We ask that you remember her as we do – a light touch to our head when we were confused or anxious, a long ramble in those grey-misted, great green vales when we could no longer make sense of the swirl of the world, when we needed to bury our noses in long swaths of grasses, drink long gullaps from the cold streams, wavery with fish-fry and pollywogs.

 

We want to say that she was required to think about the Big Issues and the Small Details all at once – that she had to preserve not only the dignity of Her Office but help those who came to her to do the same.  She never missed a beat, even when she herself was beat and tired and only wanted to saddle up and ride out and throw sticks, but instead had to gather her pearls and special hat, make sure the correct emblems were packed in those velvet bags and go out in a carriage or coach or special car to greet the people, to help the world feel a little bit better, even in the worst of times. You know as well as any of us that there were both worst times and grand times.

 

In this way she was a True Leader, a person set forward to do more than keep herself intact; she was obliged to keep everyone who looked at her intact and whole too. In this, some days, of course, were better than others.

 

But we, her best buddies, we knew her best and we send her to you with our hearts aching, our furry necks yearning for her touch - but knowing she will be the best you could ever wish for. 

 

Emma, Fell Pony and Muick and Sandy, Corgis.

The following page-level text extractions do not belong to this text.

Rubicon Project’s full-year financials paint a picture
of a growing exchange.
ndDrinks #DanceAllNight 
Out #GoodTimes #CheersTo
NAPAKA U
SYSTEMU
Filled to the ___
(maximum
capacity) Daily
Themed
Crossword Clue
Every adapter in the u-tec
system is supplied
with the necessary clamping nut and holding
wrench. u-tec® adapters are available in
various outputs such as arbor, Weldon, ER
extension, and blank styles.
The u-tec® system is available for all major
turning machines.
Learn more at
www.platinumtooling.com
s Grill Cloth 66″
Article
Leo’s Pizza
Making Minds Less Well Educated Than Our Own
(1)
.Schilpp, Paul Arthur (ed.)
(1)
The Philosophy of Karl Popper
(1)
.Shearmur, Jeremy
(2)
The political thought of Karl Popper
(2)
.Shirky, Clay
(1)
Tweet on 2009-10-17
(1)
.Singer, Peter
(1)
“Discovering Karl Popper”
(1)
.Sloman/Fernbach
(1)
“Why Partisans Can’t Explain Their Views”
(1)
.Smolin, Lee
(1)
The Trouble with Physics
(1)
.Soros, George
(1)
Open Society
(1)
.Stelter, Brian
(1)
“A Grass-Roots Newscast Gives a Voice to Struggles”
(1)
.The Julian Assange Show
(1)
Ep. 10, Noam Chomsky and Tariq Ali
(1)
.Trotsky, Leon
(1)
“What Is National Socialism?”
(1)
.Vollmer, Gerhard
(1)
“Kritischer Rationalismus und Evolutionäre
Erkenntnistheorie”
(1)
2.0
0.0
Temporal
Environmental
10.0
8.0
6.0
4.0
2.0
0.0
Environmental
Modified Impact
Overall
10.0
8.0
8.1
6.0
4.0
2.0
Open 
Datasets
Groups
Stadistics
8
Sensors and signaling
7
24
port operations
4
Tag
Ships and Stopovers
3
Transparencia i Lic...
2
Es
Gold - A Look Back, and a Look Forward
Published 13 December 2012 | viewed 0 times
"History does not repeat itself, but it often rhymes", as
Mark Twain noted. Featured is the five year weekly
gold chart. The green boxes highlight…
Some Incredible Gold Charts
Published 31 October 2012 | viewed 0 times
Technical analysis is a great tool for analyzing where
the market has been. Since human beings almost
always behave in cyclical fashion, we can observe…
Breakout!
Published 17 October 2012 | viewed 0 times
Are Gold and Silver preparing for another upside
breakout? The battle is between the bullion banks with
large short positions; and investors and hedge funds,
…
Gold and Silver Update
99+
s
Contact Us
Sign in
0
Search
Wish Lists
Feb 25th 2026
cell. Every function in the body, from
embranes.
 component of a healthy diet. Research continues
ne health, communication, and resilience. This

Thursday, September 1, 2022

It's been a minute....

I am so restless now; I can’t settle on much. We are starting to snap back into some semblance of the un-affected life. But somehow we are almost more isolated, as our small little Covid-covens break up, spinning into other streams of existence, work, school, exercise classes, leaving us between worlds, between what used to be and what used to be before that.

 

What I mean is, those relationships formed by the necessity of limited contact during Covid might not work so well as we get back into the flow of going places and doing things, while many of our previous connections have been broken or stretched way too thin to hook up again.

 

I am so restless and yet so stuck. Sitting on the tan sand yesterday afternoon, the grit of beach invading the seams of the swimsuit -- a new one because after two years of neglect, I can’t even find my old ones, which truth be told, probably won’t even fit any more. This beach has a touch of heaven to it, a small cove at the bottom of canyon eroded into the bluff, a canyon edged by tall pines and Douglas fir, full of butterflies and the calls of juncos and bushtits, chickadees, the echo of ravens. Over the narrow bay, the gulls  cry their funny, searing call, then strut along the edge of the wavelets, little martinets commanding your chip-crumbs or the ragged core of your consumed pear by their mere presence of their upright posture, their parade-ground bearing.  

 

The water – it is the water that makes the difference, that creates the spell, the transmutation  – cold, of course, but not so cold as to be impossible. The long narrow finger of this bay marks the San Andreas fault as it rips into the crust of the planet; it is a hinge, a meeting and a long leavetaking of plates, a matrix of tectonics. Here we can feel the fold of our lives, how that past can flip up and across the present like pleats. I may be in the kitchen, folding the batter for blueberry muffins, but I am also on the side of the road, hitch-hiking to Woodstock.

 

I run into the bay water, the same fold of water that serves as a nursery for white sharks. I float, looking up at the serrated edges of the sky, the tops of my world, but the bushy bottoms for the raven, the osprey, the lone bald eagle.